SOURCE MATERIAL:
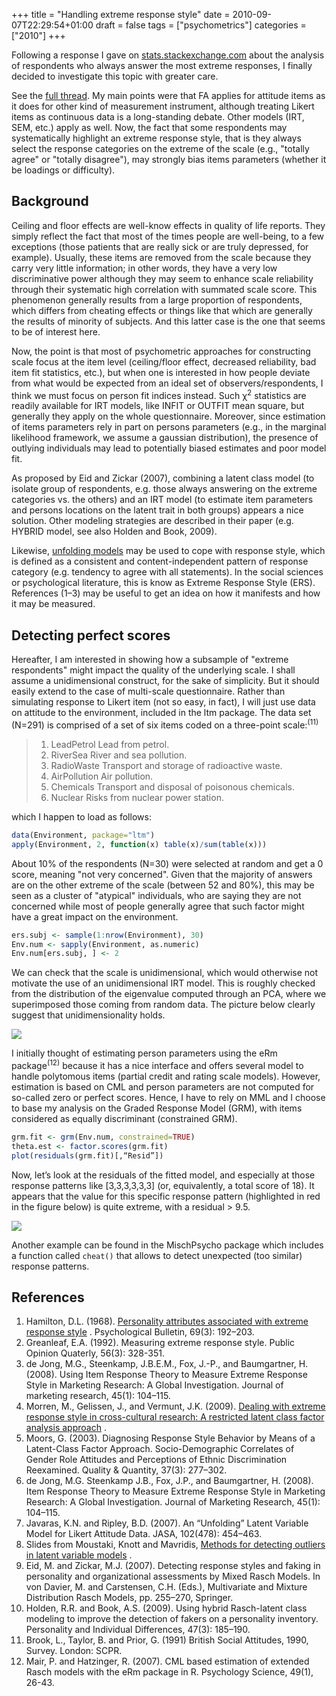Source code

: +++
title = "Handling extreme response style"
date = 2010-09-07T22:29:54+01:00
draft = false
tags = ["psychometrics"]
categories = ["2010"]
+++

Following a response I gave on [stats.stackexchange.com](http://stats.stackexchange.com/) about the analysis of respondents who always answer the most extreme responses, I finally decided to investigate this topic with greater care.

See the [full thread](http://stats.stackexchange.com/questions/2374/likert-scales-analysis). My main points were that FA applies for attitude items as it does for other kind of measurement instrument, although treating Likert items as continuous data is a long-standing debate. Other models (IRT, SEM, etc.) apply as well. Now, the fact that some respondents may systematically highlight an extreme response style, that is they always select the response categories on the extreme of the scale (e.g., "totally agree" or "totally disagree"), may strongly bias items parameters (whether it be loadings or difficulty).

## Background

Ceiling and floor effects are well-know effects in quality of life reports. They simply reflect the fact that most of the times people are well-being, to a few exceptions (those patients that are really sick or are truly depressed, for example). Usually, these items are removed from the scale because they carry very little information; in other words, they have a very low discriminative power although they may seem to enhance scale reliability through their systematic high correlation with summated scale score. This phenomenon generally results from a large proportion of respondents, which differs from cheating effects or things like that which are generally the results of minority of subjects. And this latter case is the one that seems to be of interest here.

Now, the point is that most of psychometric approaches for constructing scale focus at the item level (ceiling/floor effect, decreased reliability, bad item fit statistics, etc.), but when one is interested in how people deviate from what would be expected from an ideal set of observers/respondents, I think we must focus on person fit indices instead. Such χ<sup>2</sup> statistics are readily available for IRT models, like INFIT or OUTFIT mean square, but generally they apply on the whole questionnaire. Moreover, since estimation of items parameters rely in part on persons parameters (e.g., in the marginal likelihood framework, we assume a gaussian distribution), the presence of outlying individuals may lead to potentially biased estimates and poor model fit.

As proposed by Eid and Zickar (2007), combining a latent class model (to isolate group of respondents, e.g. those always answering on the extreme categories vs. the others) and an IRT model (to estimate item parameters and persons locations on the latent trait in both groups) appears a nice solution. Other modeling strategies are described in their paper (e.g. HYBRID model, see also Holden and Book, 2009).

Likewise, [unfolding models](http://www.psychology.gatech.edu/unfolding/publications.html) may be used to cope with response style, which is defined as a consistent and content-independent pattern of response category (e.g. tendency to agree with all statements). In the social sciences or psychological literature, this is know as Extreme Response Style (ERS). References (1–3) may be useful to get an idea on how it manifests and how it may be measured.

## Detecting perfect scores

Hereafter, I am interested in showing how a subsample of "extreme respondents" might impact the quality of the underlying scale. I shall assume a unidimensional construct, for the sake of simplicity. But it should easily extend to the case of multi-scale questionnaire. Rather than simulating response to Likert item (not so easy, in fact), I will just use data on attitude to the environment, included in the ltm package. The data set (N=291) is comprised of a set of six items coded on a three-point scale:<sup>(11)</sup>

> 1. LeadPetrol Lead from petrol.
> 2. RiverSea River and sea pollution.
> 3. RadioWaste Transport and storage of radioactive waste.
> 4. AirPollution Air pollution.
> 5. Chemicals Transport and disposal of poisonous chemicals.
> 6. Nuclear Risks from nuclear power station.

which I happen to load as follows:

```r
data(Environment, package="ltm")
apply(Environment, 2, function(x) table(x)/sum(table(x)))
```

About 10% of the respondents (N=30) were selected at random and get a 0 score, meaning "not very concerned". Given that the majority of answers are on the other extreme of the scale (between 52 and 80%), this may be seen as a cluster of "atypical" individuals, who are saying they are not concerned while most of people generally agree that such factor might have a great impact on the environment.

```r
ers.subj <- sample(1:nrow(Environment), 30)
Env.num <- sapply(Environment, as.numeric)
Env.num[ers.subj, ] <- 2
```

We can check that the scale is unidimensional, which would otherwise not motivate the use of an unidimensional IRT model. This is roughly checked from the distribution of the eigenvalue computed through an PCA, where we superimposed those coming from random data. The picture below clearly suggest that unidimensionality holds.

![](/img/20100912170857.png)

I initially thought of estimating person parameters using the eRm package<sup>(12)</sup> because it has a nice interface and offers several model to handle polytomous items (partial credit and rating scale models). However, estimation is based on CML and person parameters are not computed for so-called zero or perfect scores. Hence, I have to rely on MML and I choose to base my analysis on the Graded Response Model (GRM), with items considered as equally discriminant (constrained GRM).

```r
grm.fit <- grm(Env.num, constrained=TRUE)
theta.est <- factor.scores(grm.fit)
plot(residuals(grm.fit)[,“Resid”])
```

Now, let’s look at the residuals of the fitted model, and especially at those response patterns like [3,3,3,3,3,3] (or, equivalently, a total score of 18). It appears that the value for this specific response pattern (highlighted in red in the figure below) is quite extreme, with a residual > 9.5.

![](/img/20100912175539.png)

Another example can be found in the MischPsycho package which includes a function called `cheat()` that allows to detect unexpected (too similar) response patterns.

## References

1. Hamilton, D.L. (1968). [Personality attributes associated with extreme response style](http://www.psych.umn.edu/faculty/waller/classes/meas08/Readings/Hamilton1968.pdf) <i class="fa fa-chain-broken fa-1x"></i>. Psychological Bulletin, 69(3): 192–203.
2. Greanleaf, E.A. (1992). Measuring extreme response style. Public Opinion Quaterly, 56(3): 328-351.
3. de Jong, M.G., Steenkamp, J.B.E.M., Fox, J.-P., and Baumgartner, H. (2008). Using Item Response Theory to Measure Extreme Response Style in Marketing Research: A Global Investigation. Journal of marketing research, 45(1): 104–115.
4. Morren, M., Gelissen, J., and Vermunt, J.K. (2009). [Dealing with extreme response style in cross-cultural research: A restricted latent class factor analysis approach](http://spitswww.uvt.nl/~vermunt/morren2009.pdf) <i class="fa fa-chain-broken fa-1x"></i>.
5. Moors, G. (2003). Diagnosing Response Style Behavior by Means of a Latent-Class Factor Approach. Socio-Demographic Correlates of Gender Role Attitudes and Perceptions of Ethnic Discrimination Reexamined. Quality & Quantity, 37(3): 277–302.
6. de Jong, M.G. Steenkamp J.B., Fox, J.P., and Baumgartner, H. (2008). Item Response Theory to Measure Extreme Response Style in Marketing Research: A Global Investigation. Journal of Marketing Research, 45(1): 104–115.
7. Javaras, K.N. and Ripley, B.D. (2007). An “Unfolding” Latent Variable Model for Likert Attitude Data. JASA, 102(478): 454–463.
8. Slides from Moustaki, Knott and Mavridis, [Methods for detecting outliers in latent variable models](http://www.rcec.nl/Publicaties/Downloads%2025ste%20IRT%20workshop/Irini%20Moustaki.pdf) <i class="fa fa-chain-broken fa-1x"></i>.
9. Eid, M. and Zickar, M.J. (2007). Detecting response styles and faking in personality and organizational assessments by Mixed Rasch Models. In von Davier, M. and Carstensen, C.H. (Eds.), Multivariate and Mixture Distribution Rasch Models, pp. 255–270, Springer.
10. Holden, R.R. and Book, A.S. (2009). Using hybrid Rasch-latent class modeling to improve the detection of fakers on a personality inventory. Personality and Individual Differences, 47(3): 185–190.
11. Brook, L., Taylor, B. and Prior, G. (1991) British Social Attitudes, 1990, Survey. London: SCPR.
12. Mair, P. and Hatzinger, R. (2007). CML based estimation of extended Rasch models with the eRm package in R. Psychology Science, 49(1), 26-43.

PROBLEM DETAILS:
Would you please return all lines from the listing above that contain "Marketing"?

COMPLETED TASK:
3. de Jong, M.G., Steenkamp, J.B.E.M., Fox, J.-P., and Baumgartner, H. (2008). Using Item Response Theory to Measure Extreme Response Style in Marketing Research: A Global Investigation. Journal of marketing research, 45(1): 104–115.
6. de Jong, M.G. Steenkamp J.B., Fox, J.P., and Baumgartner, H. (2008). Item Response Theory to Measure Extreme Response Style in Marketing Research: A Global Investigation. Journal of Marketing Research, 45(1): 104–115.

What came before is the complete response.